* What to produce:
Note every line in the entries that contains the string "CROSS", and copy it.

Top of Task data

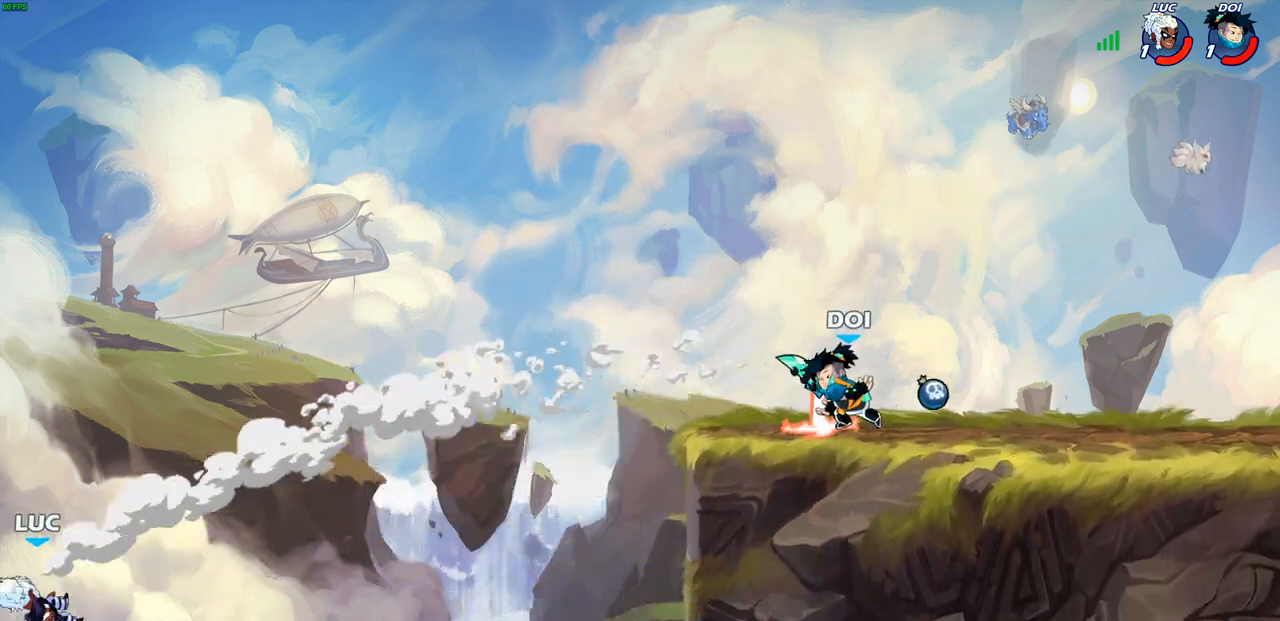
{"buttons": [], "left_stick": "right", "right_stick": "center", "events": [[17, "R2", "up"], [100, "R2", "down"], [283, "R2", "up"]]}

Bottom of Task data
Top of Task data

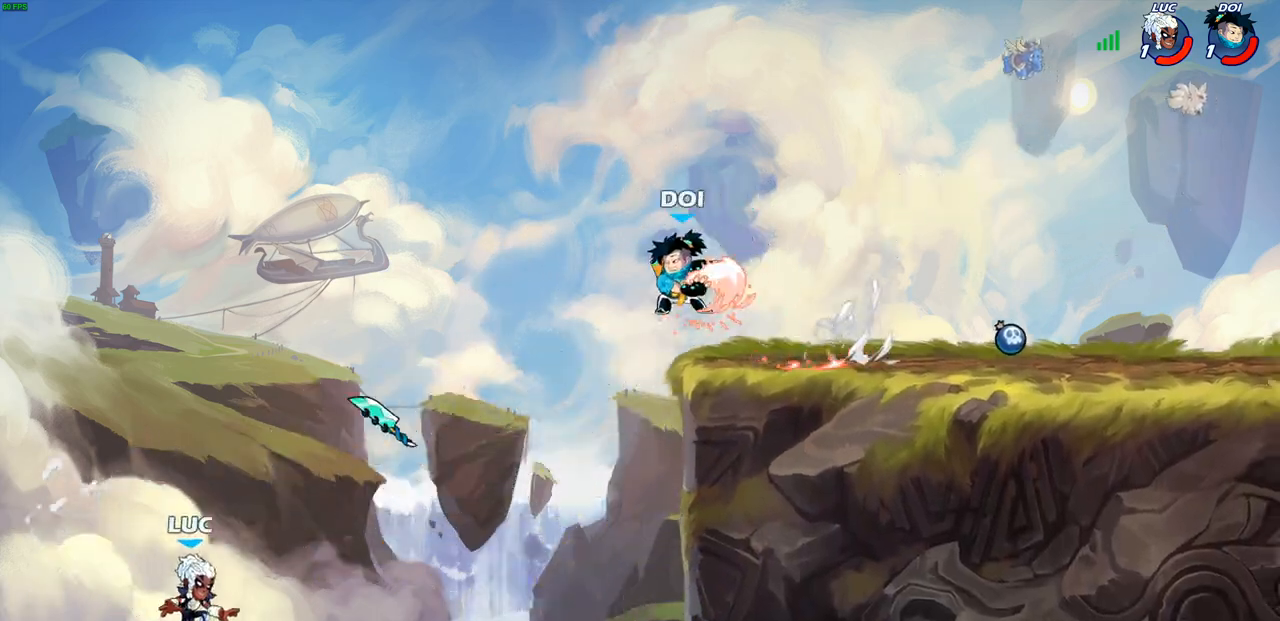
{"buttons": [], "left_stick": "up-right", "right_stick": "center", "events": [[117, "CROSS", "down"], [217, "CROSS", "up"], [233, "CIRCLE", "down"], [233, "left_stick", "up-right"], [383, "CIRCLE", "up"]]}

Bottom of Task data
Top of Task data

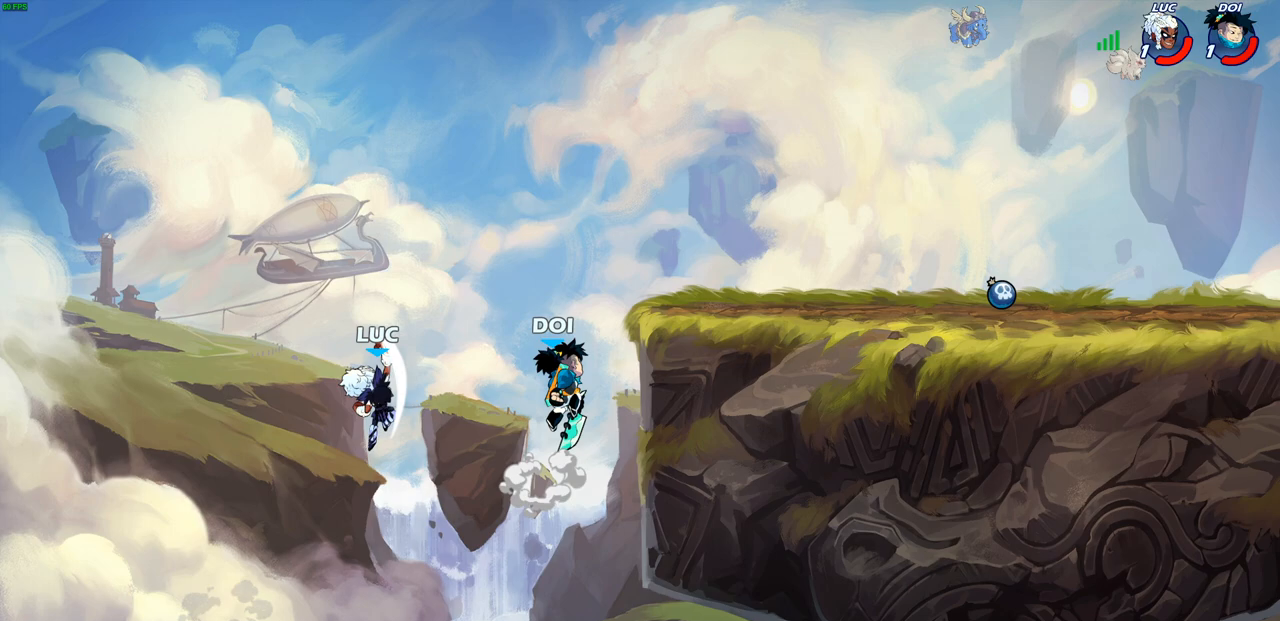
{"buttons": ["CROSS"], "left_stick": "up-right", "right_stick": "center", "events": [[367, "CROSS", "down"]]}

Bottom of Task data

* Task output:
{"buttons": [], "left_stick": "up-right", "right_stick": "center", "events": [[117, "CROSS", "down"], [217, "CROSS", "up"], [233, "CIRCLE", "down"], [233, "left_stick", "up-right"], [383, "CIRCLE", "up"]]}
{"buttons": ["CROSS"], "left_stick": "up-right", "right_stick": "center", "events": [[367, "CROSS", "down"]]}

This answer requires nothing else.